There is a point to retracing this history: Blues is one of the great
American popular music styles, not an obscure back-country folk art.
There have been plenty of back-porch blues pickers, just as there have
been plenty of garage rock bands, but they were never the music’s
driving force. Its most influential figures have been practiced professionals,
whose breadth of talent and immersion in the currents of their times
allowed them to reach beyond a small cult audience. Like any other artists,
they should be judged by the taste, skill, and power of their work,
not by some mythical standard of “authenticity.” A monotonous
musician whose resume is spiced with murder convictions and jail terms
is no “realer” a bluesman because of that. He is just a
boring musician with some other problems on the side. Meanwhile, an
expert, interesting musician is not in any way stepping outside the
most authentic blues tradition by appearing onstage in stylish clothes,
using a crew of polished sidemen, and exploring other musical forms.

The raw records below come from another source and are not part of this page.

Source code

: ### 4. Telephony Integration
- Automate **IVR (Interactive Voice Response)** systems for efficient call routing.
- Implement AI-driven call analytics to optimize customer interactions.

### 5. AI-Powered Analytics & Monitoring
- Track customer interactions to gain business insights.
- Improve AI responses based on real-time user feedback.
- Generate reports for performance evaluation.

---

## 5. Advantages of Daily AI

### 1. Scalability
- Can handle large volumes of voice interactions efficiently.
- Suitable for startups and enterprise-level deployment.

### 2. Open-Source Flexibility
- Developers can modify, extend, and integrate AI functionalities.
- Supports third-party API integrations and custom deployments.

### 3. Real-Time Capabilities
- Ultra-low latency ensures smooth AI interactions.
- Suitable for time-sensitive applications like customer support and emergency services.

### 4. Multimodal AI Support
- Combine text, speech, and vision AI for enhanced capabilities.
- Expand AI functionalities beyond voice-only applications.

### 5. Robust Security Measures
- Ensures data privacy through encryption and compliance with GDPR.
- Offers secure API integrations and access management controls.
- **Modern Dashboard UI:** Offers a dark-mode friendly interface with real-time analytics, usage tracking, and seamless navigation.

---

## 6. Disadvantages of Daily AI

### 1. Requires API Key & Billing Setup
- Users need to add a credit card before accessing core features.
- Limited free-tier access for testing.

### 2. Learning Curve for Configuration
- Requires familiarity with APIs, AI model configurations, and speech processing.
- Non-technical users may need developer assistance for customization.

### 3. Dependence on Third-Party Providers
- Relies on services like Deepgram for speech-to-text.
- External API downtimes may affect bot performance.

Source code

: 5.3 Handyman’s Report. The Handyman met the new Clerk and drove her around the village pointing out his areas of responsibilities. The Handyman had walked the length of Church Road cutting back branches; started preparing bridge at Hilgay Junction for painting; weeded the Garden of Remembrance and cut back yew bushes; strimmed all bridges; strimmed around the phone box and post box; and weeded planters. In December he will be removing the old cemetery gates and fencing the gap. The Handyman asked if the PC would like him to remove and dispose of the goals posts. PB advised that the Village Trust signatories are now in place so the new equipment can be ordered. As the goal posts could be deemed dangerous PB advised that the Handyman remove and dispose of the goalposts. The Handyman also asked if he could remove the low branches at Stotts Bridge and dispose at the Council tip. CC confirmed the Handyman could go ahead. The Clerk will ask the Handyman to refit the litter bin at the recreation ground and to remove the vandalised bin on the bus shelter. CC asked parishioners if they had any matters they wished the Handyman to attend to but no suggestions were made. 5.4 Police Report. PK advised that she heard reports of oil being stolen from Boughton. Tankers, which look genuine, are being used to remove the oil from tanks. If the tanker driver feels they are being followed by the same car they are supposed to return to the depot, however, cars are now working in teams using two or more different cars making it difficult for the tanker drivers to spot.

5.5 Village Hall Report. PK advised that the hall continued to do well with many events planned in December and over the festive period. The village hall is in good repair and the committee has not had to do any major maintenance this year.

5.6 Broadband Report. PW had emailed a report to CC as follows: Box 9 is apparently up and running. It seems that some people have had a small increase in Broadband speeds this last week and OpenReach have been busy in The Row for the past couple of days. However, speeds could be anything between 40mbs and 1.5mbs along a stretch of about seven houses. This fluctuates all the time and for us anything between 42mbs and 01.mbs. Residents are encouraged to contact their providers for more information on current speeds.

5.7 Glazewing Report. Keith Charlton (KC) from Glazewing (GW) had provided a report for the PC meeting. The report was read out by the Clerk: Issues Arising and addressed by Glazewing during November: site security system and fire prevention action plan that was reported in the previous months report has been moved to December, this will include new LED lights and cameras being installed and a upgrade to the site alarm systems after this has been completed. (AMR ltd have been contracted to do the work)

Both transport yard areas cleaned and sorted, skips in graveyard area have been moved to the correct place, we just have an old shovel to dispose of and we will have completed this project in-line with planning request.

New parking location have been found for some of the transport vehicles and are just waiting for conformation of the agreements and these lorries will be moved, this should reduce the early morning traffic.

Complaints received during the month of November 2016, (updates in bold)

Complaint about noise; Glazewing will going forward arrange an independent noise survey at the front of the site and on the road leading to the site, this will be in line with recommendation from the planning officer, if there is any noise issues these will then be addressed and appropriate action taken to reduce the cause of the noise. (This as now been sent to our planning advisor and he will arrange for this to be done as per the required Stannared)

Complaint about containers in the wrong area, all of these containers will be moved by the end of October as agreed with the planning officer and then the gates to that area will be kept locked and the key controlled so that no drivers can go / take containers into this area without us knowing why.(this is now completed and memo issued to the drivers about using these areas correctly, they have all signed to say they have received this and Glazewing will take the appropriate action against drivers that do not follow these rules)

Of course, some of the greatest musicians of the last century
were unknown, poor, and had little or no professional success. Robert
Pete Williams, for example, did time for murder and never could make
a decent living from music. He was also a great artist, and his art
was undoubtedly informed by his personal experiences (as well as by
his admiration for Peetie Wheatstraw). Was he a major bluesman? To me,
yes, but I cannot name another major musician who was influenced or
inspired by him. His place in the history of blues is as a brilliant
footnote, alongside Leadbelly, another singer who had no impact on the
blues world, however much he may have thrilled generations of folk and
rock listeners.
As blues fans, we owe it to ourselves to follow our own tastes, but
we owe it to the musicians to appreciate their skills, not to force
them into cramped stylistic boxes or treat them like magnificent monsters.
And we owe it to history to try to understand the truth about how the
music grew and evolved, not to create romantic fictions about prisons,
misery, and Devils at the crossroads.